Charles Richard Swayne (1843–1921), born in Dublin, was the first Resident Commissioner of the Gilbert and Ellice Islands protectorate, from 1892 to 1895.

Swayne had spent more than 20 years as a Magistrate at Lomaloma and then in Lau in Fiji, before being seconded to the new two protectorates, where he spent the few years after.

Sir John Bates Thurston, as High Commissioner for the Western Pacific, appointed his friend Swayne in 1892, as the first Resident Commissioner in those territories, initially only for the separate protectorate of the Ellice Islands, before extending one year later his mandate to the Gilbert Islands.

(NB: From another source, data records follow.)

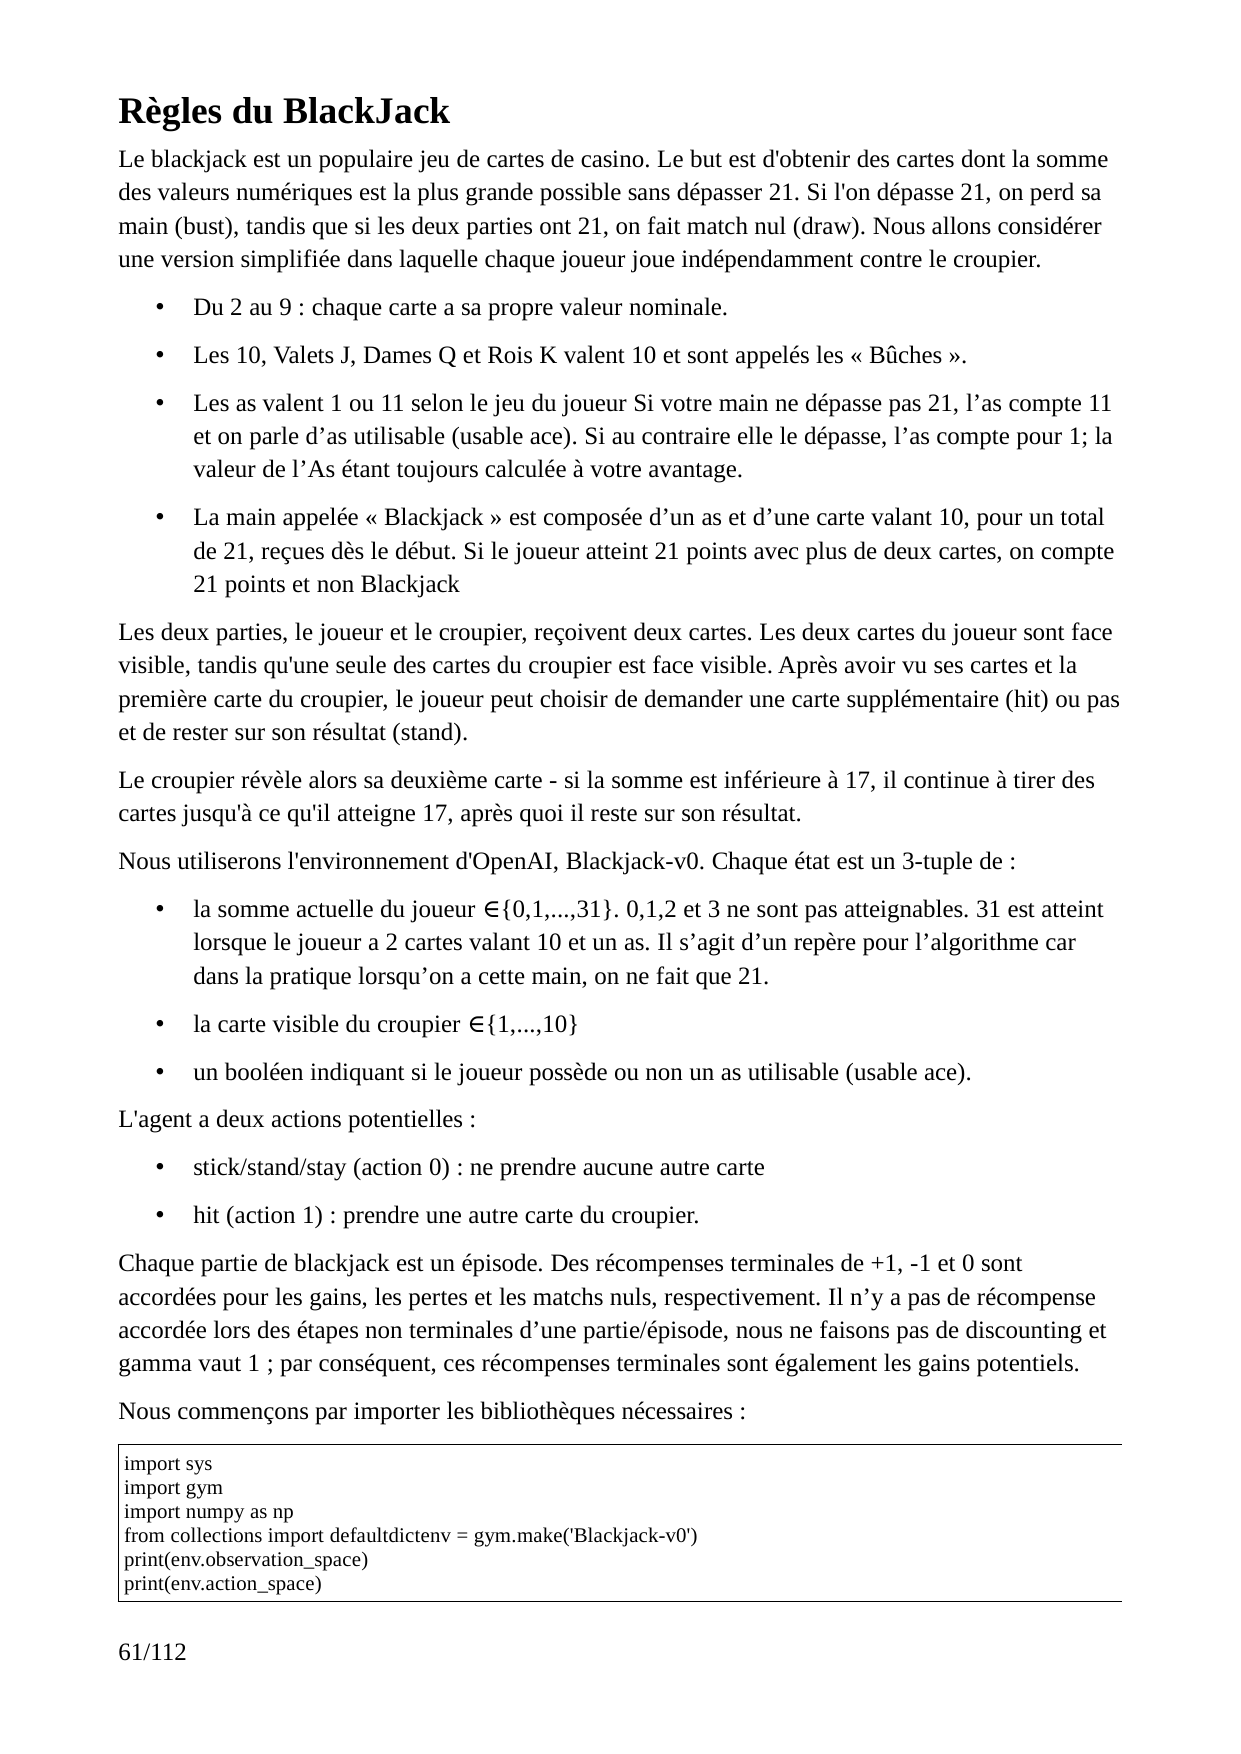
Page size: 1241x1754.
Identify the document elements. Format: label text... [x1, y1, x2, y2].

list Du 2 au 9 : chaque carte a sa propre valeur nominale. [156, 292, 1122, 321]
text Le croupier révèle alors sa deuxième carte - si la somme est inférieure à 17, il continue à tirer des cartes jusqu'à ce qu'il atteigne 17, après quoi il reste sur son résultat. [118, 765, 1122, 827]
text Le blackjack est un populaire jeu de cartes de casino. Le but est d'obtenir des cartes dont la somme des valeurs numériques est la plus grande possible sans dépasser 21. Si l'on dépasse 21, on perd sa main (bust), tandis que si les deux parties ont 21, on fait match nul (draw). Nous allons considérer une version simplifiée dans laquelle chaque joueur joue indépendamment contre le croupier. [118, 144, 1122, 273]
text Nous commençons par importer les bibliothèques nécessaires : [118, 1396, 1122, 1425]
text Les deux parties, le joueur et le croupier, reçoivent deux cartes. Les deux cartes du joueur sont face visible, tandis qu'une seule des cartes du croupier est face visible. Après avoir vu ses cartes et la première carte du croupier, le joueur peut choisir de demander une carte supplémentaire (hit) ou pas et de rester sur son résultat (stand). [118, 617, 1122, 746]
list stick/stand/stay (action 0) : ne prendre aucune autre carte [156, 1152, 1122, 1181]
text Chaque partie de blackjack est un épisode. Des récompenses terminales de +1, -1 et 0 sont accordées pour les gains, les pertes et les matchs nuls, respectivement. Il n’y a pas de récompense accordée lors des étapes non terminales d’une partie/épisode, nous ne faisons pas de discounting et gamma vaut 1 ; par conséquent, ces récompenses terminales sont également les gains potentiels. [118, 1248, 1122, 1377]
list un booléen indiquant si le joueur possède ou non un as utilisable (usable ace). [156, 1056, 1122, 1086]
table_header import sys import gym import numpy as np from collections import defaultdictenv = gym.make('Blackjack-v0') print(env.observation_space) print(env.action_space) [119, 1445, 1122, 1601]
list la somme actuelle du joueur ∈{0,1,...,31}. 0,1,2 et 3 ne sont pas atteignables. 31 est atteint lorsque le joueur a 2 cartes valant 10 et un as. Il s’agit d’un repère pour l’algorithme car dans la pratique lorsqu’on a cette main, on ne fait que 21. [156, 894, 1122, 990]
list La main appelée « Blackjack » est composée d’un as et d’une carte valant 10, pour un total de 21, reçues dès le début. Si le joueur atteint 21 points avec plus de deux cartes, on compte 21 points et non Blackjack [156, 502, 1122, 598]
text L'agent a deux actions potentielles : [118, 1104, 1122, 1133]
subtitle Règles du BlackJack [118, 88, 1122, 131]
text Nous utiliserons l'environnement d'OpenAI, Blackjack-v0. Chaque état est un 3-tuple de : [118, 846, 1122, 875]
list la carte visible du croupier ∈{1,...,10} [156, 1008, 1122, 1038]
list hit (action 1) : prendre une autre carte du croupier. [156, 1200, 1122, 1229]
list Les as valent 1 ou 11 selon le jeu du joueur Si votre main ne dépasse pas 21, l’as compte 11 et on parle d’as utilisable (usable ace). Si au contraire elle le dépasse, l’as compte pour 1; la valeur de l’As étant toujours calculée à votre avantage. [156, 388, 1122, 483]
list Les 10, Valets J, Dames Q et Rois K valent 10 et sont appelés les « Bûches ». [156, 340, 1122, 369]
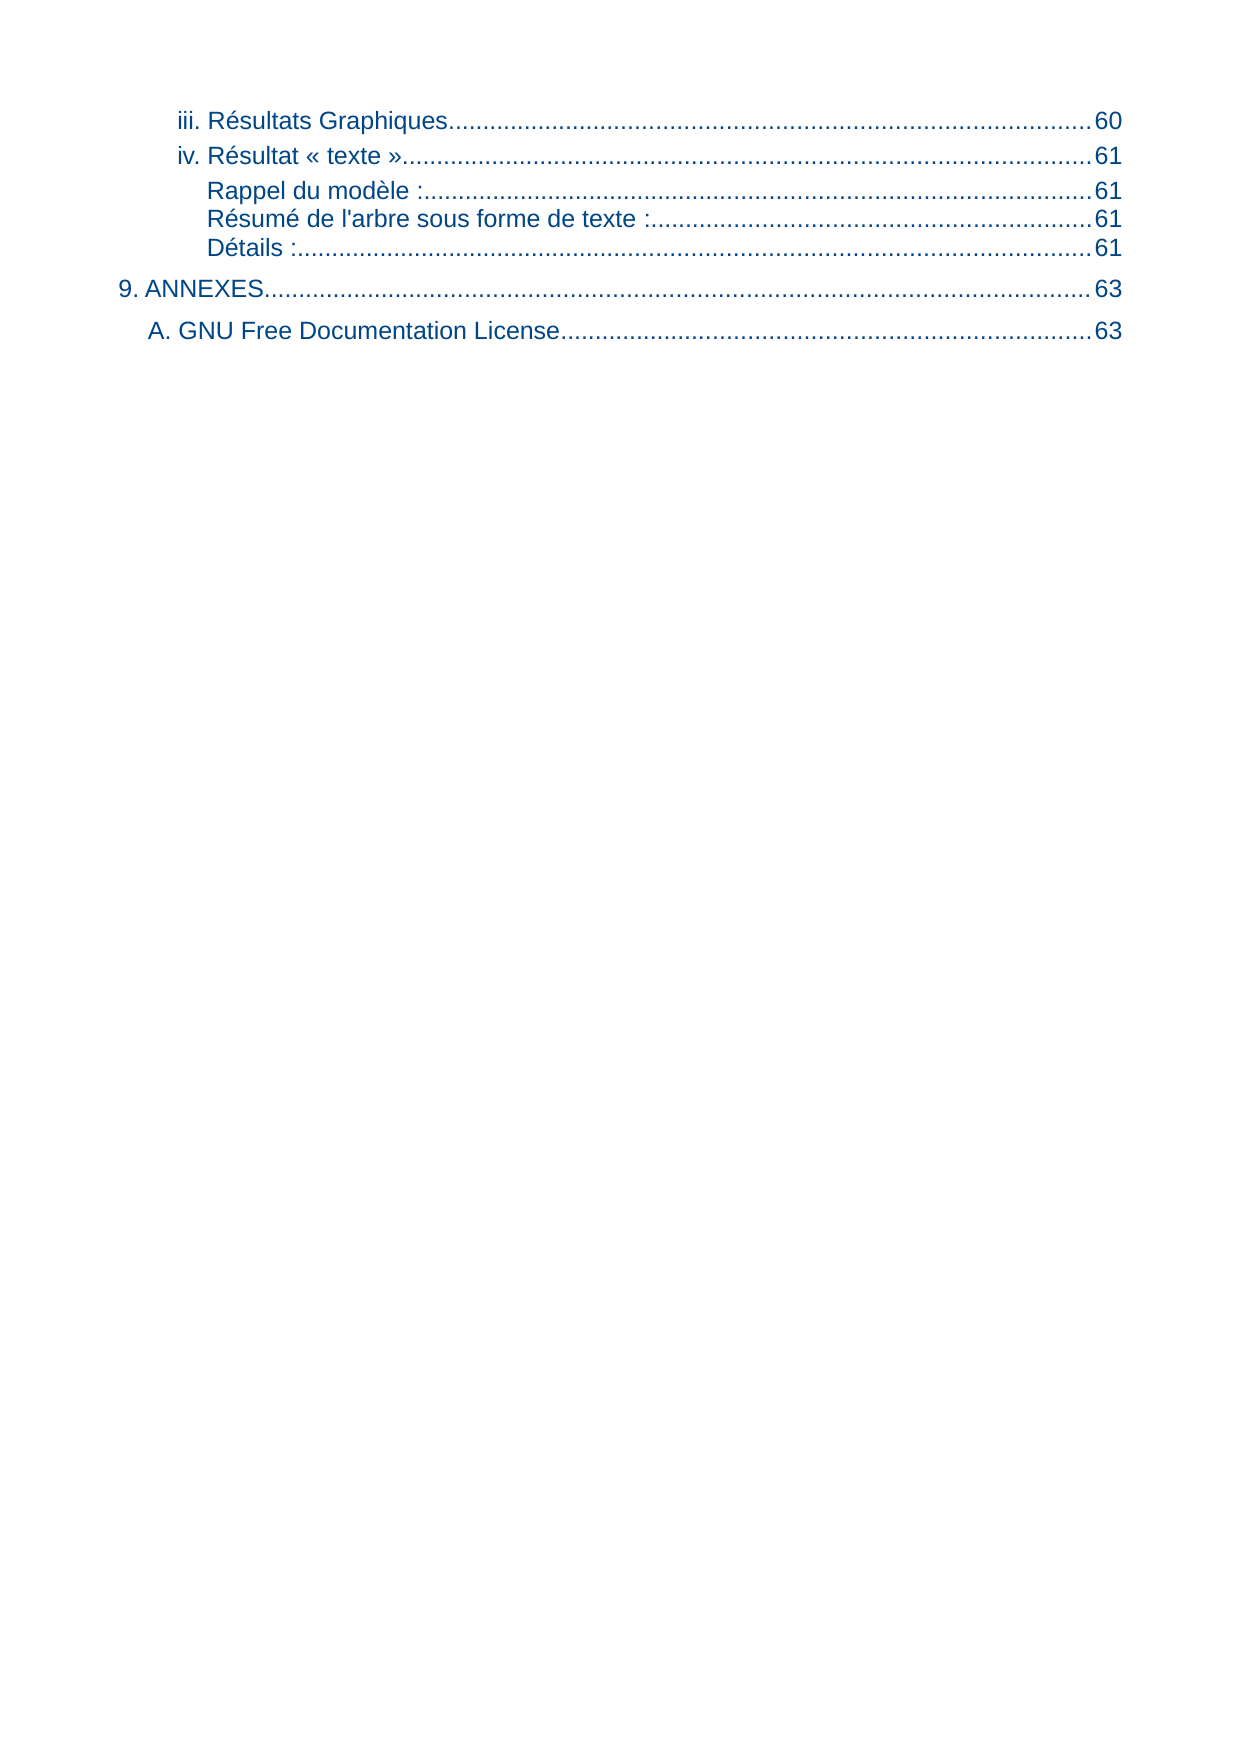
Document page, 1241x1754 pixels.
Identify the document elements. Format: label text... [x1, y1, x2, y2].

text Rappel du modèle : 61 [207, 176, 1122, 204]
text iii. Résultats Graphiques 60 [177, 106, 1122, 135]
text iv. Résultat « texte » 61 [177, 141, 1122, 170]
text 9. ANNEXES 63 [118, 274, 1122, 303]
text A. GNU Free Documentation License 63 [148, 316, 1122, 344]
text Résumé de l'arbre sous forme de texte : 61 [207, 204, 1122, 233]
text Détails : 61 [207, 233, 1122, 262]
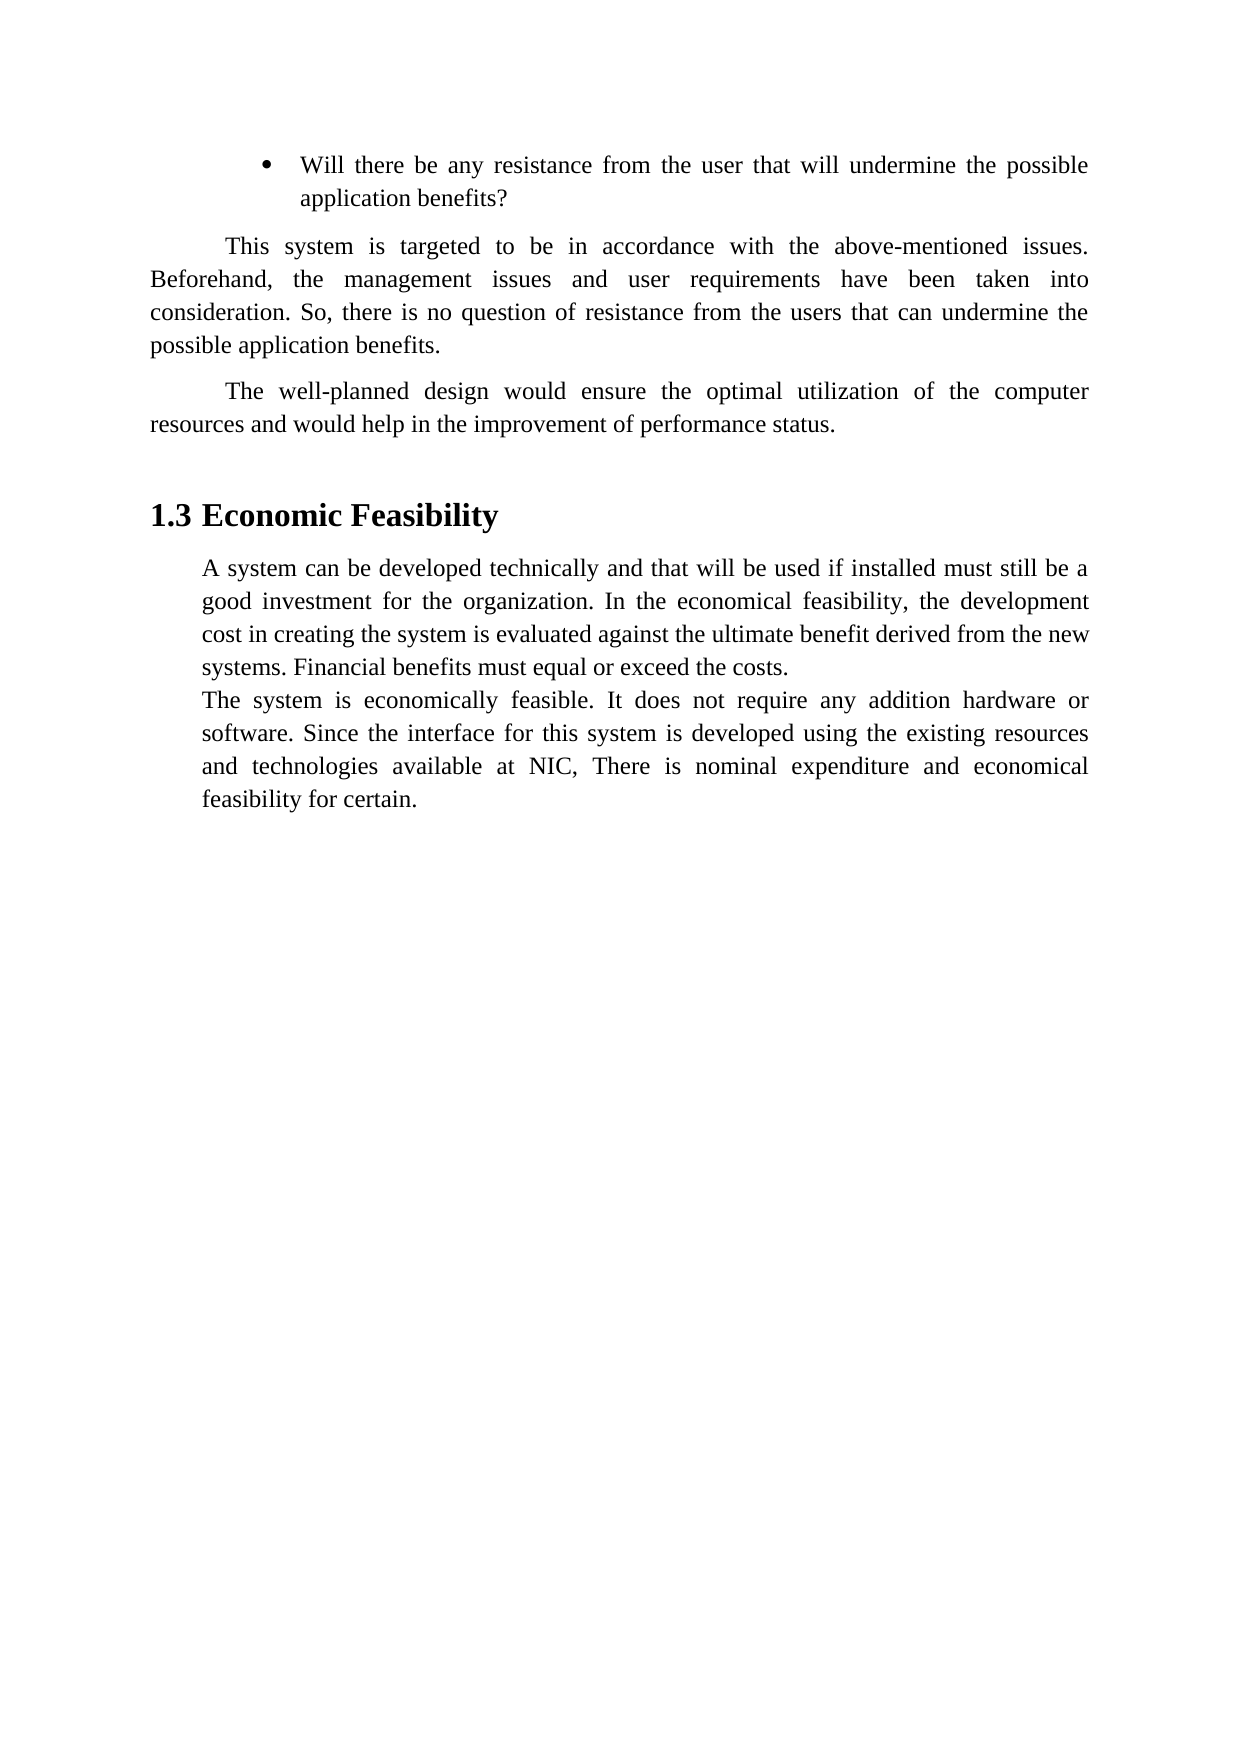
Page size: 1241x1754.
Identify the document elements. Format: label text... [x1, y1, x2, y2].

In 1892, Swayne first arrived in the Ellice Islands, then, from October 1893 to November 1895, he was in the Gilbert Islands with central headquarters set in Tarawa, with a Residency erected in Betio in 1895. Swayne spent his Resident years in a peripatetic way, moving from island to island, by whatever commercial or naval vessels, returning to Suva or Sydney when necessary.

He faced a severe drought in the southern Gilberts, rendering impossible to collect the new capitation in those southernmost islands. He also faced the claims from traders, especially in Butaritari, all that reinforced suspicions of the Colonial Office that the protectorate had been an error.